Elle n’en tint pas grand compte et demeura veuve en 1693. C’étoit une personne très vertueuse, mais très haute, et fort rare pour son esprit et son érudition. Elle savoit parfaitement l’histoire sacrée et profane, le latin, le grec, l’hébreu et presque toutes les langues vivantes. Sa maison à Madrid étoit le rendez-vous journalier de tout ce qu’il y avoit de plus considérable en esprit, en savoir et, en naissance, et c’étoit un tribunal qui usurpoit une grande autorité, et avec lequel la cour, les ministres et les ministres étrangers même qui s’y rendoient assidus, se ménageoient soigneusement. M. d’Harcourt eut grande attention à être bien avec elle, et le roi d’Espagne la distingua fort en arrivant. Elle étoit mère des ducs d’Arcos et de Baños, tous deux grands d’Espagne, dont j’aurai cette année même occasion de parler, et du voyage qu’ils firent en France. Ainsi la branche aînée d’Alencastro des ducs d’Aveiro s’éteignit dans les Ponce de Léon, ducs d’Arcos.

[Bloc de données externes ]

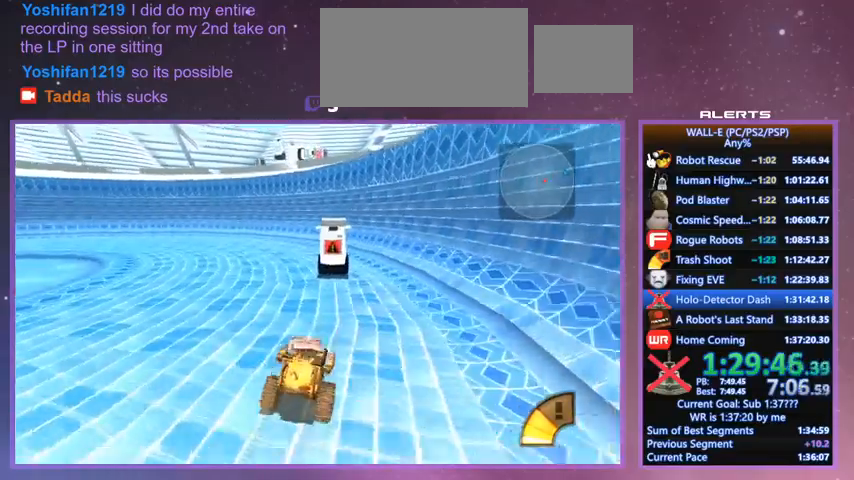
{"keys": ["w"], "events": [[33, "shift", "down"], [200, "shift", "up"], [367, "j", "down"], [467, "j", "up"]]}
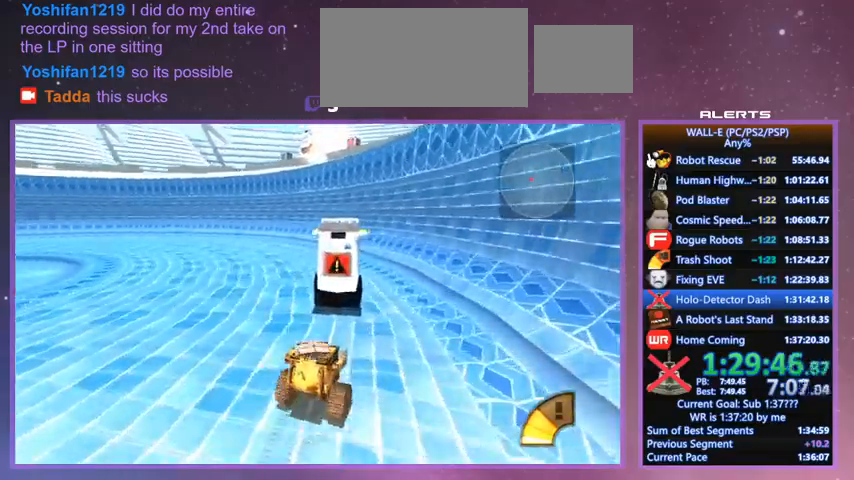
{"keys": ["a", "j", "shift"], "events": [[33, "j", "down"], [133, "shift", "down"], [367, "a", "down"], [433, "w", "up"]]}
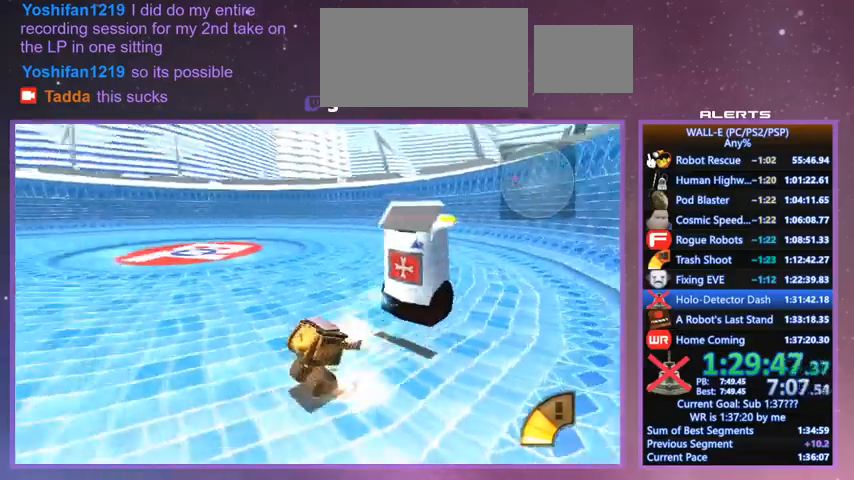
{"keys": ["a", "i", "j", "w"], "events": [[67, "shift", "up"], [333, "w", "down"], [433, "i", "down"]]}
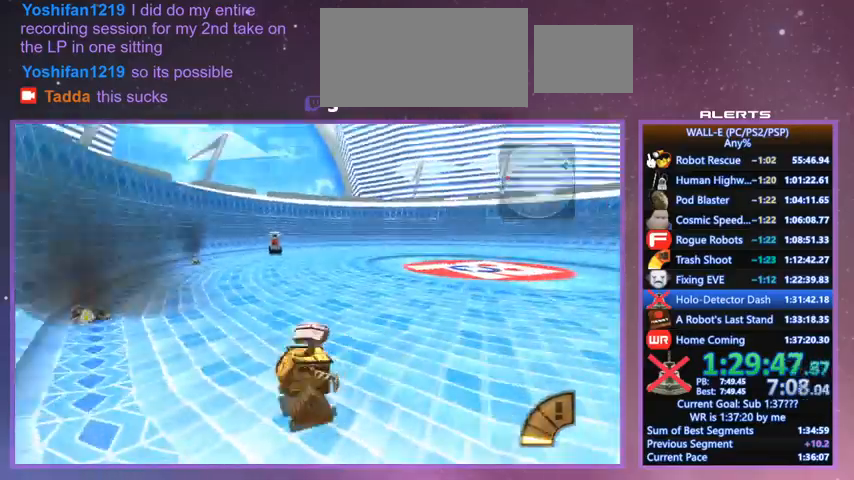
{"keys": ["d", "w"], "events": [[67, "i", "up"], [67, "j", "up"], [167, "a", "up"], [300, "shift", "down"], [400, "l", "down"], [467, "shift", "up"], [500, "d", "down"], [500, "l", "up"]]}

Alphonse, puîné d’Alvarez, duc d’Aveiro fils du bâtard Georges, eut de grands emplois et fut fait duc d’Abrantès et grand d’Espagne par Philippe IV. Il se fit prêtre après la mort de sa femme, et il mourut en 1654. C’est le père du duc d’Abrantès qu’on a vu ci-devant, qui apprit si cruellement et si plaisamment à l’ambassadeur, de l’empereur la disposition du testament de Charles II qu’on venoit d’ouvrir. C’est lui aussi qui perdit contre la duchesse d’Arcos, dont je viens de parler, ses prétentions sur les duchés d’Aveiro et de Torres-Nuevas.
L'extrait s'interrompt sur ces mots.